More than half of babies born in rich nations today will live to be 100 years old if current life expectancy trends continue, according to Danish researchers.

Increasing numbers of very old people could pose major challenges for health and social systems, but the research showed that may be mitigated by people not only living longer, but also staying healthier in their latter years.

“Very long lives are not the distant privilege of remote future generations — very long lives are the probable destiny of most people alive now in developed countries,” Kaare Christensen of the Danish Aging Research Center wrote on Friday in a study in the Lancet medical journal.

The study used Germany as a case study and showed that by 2050, its population will be substantially older and smaller than now — a situation it said was now typical of rich nations.

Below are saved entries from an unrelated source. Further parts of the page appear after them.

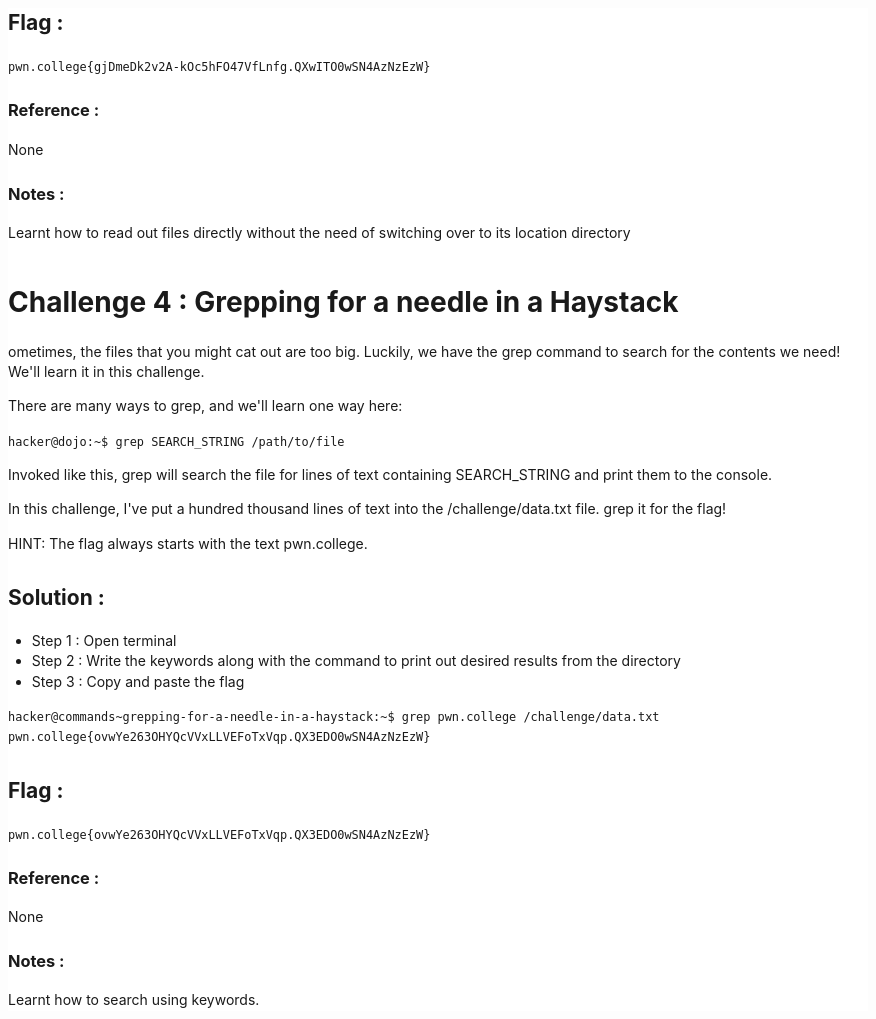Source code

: ## Flag : 
```sh
pwn.college{gjDmeDk2v2A-kOc5hFO47VfLnfg.QXwITO0wSN4AzNzEzW}
```

### Reference : 
None

### Notes : 
Learnt how to read out files directly without the need of switching over to its location directory


# Challenge 4 : Grepping for a needle in a Haystack

ometimes, the files that you might cat out are too big. Luckily, we have the grep command to search for the contents we need! We'll learn it in this challenge.

There are many ways to grep, and we'll learn one way here:
```sh
hacker@dojo:~$ grep SEARCH_STRING /path/to/file
```
Invoked like this, grep will search the file for lines of text containing SEARCH_STRING and print them to the console.

In this challenge, I've put a hundred thousand lines of text into the /challenge/data.txt file. grep it for the flag!

HINT: The flag always starts with the text pwn.college.

## Solution : 
- Step 1 : Open terminal
- Step 2 : Write the keywords along with the command to print out desired results from the directory
- Step 3 : Copy and paste the flag
```sh
hacker@commands~grepping-for-a-needle-in-a-haystack:~$ grep pwn.college /challenge/data.txt
pwn.college{ovwYe263OHYQcVVxLLVEFoTxVqp.QX3EDO0wSN4AzNzEzW}
```

## Flag : 
```sh
pwn.college{ovwYe263OHYQcVVxLLVEFoTxVqp.QX3EDO0wSN4AzNzEzW}
```

### Reference : 
None

### Notes : 
Learnt how to search using keywords.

This means smaller workforces in rich nations will have to shoulder an ever-greater burden of ballooning pension and healthcare requirements of the old.

Many governments in developed nations are already making moves toward raising the typical age of retirement to try to cope with aging populations.

The researchers said this was an important strategy, and added that if part-time work was considered for more of the workforce, that could have yet more benefits.

“If people in their 60s and early 70s worked much more than they do nowadays, then most people could work fewer hours per week,” they wrote. “Preliminary evidence suggests that shortened working weeks over extended working lives might further contribute to increases in life expectancy and health.”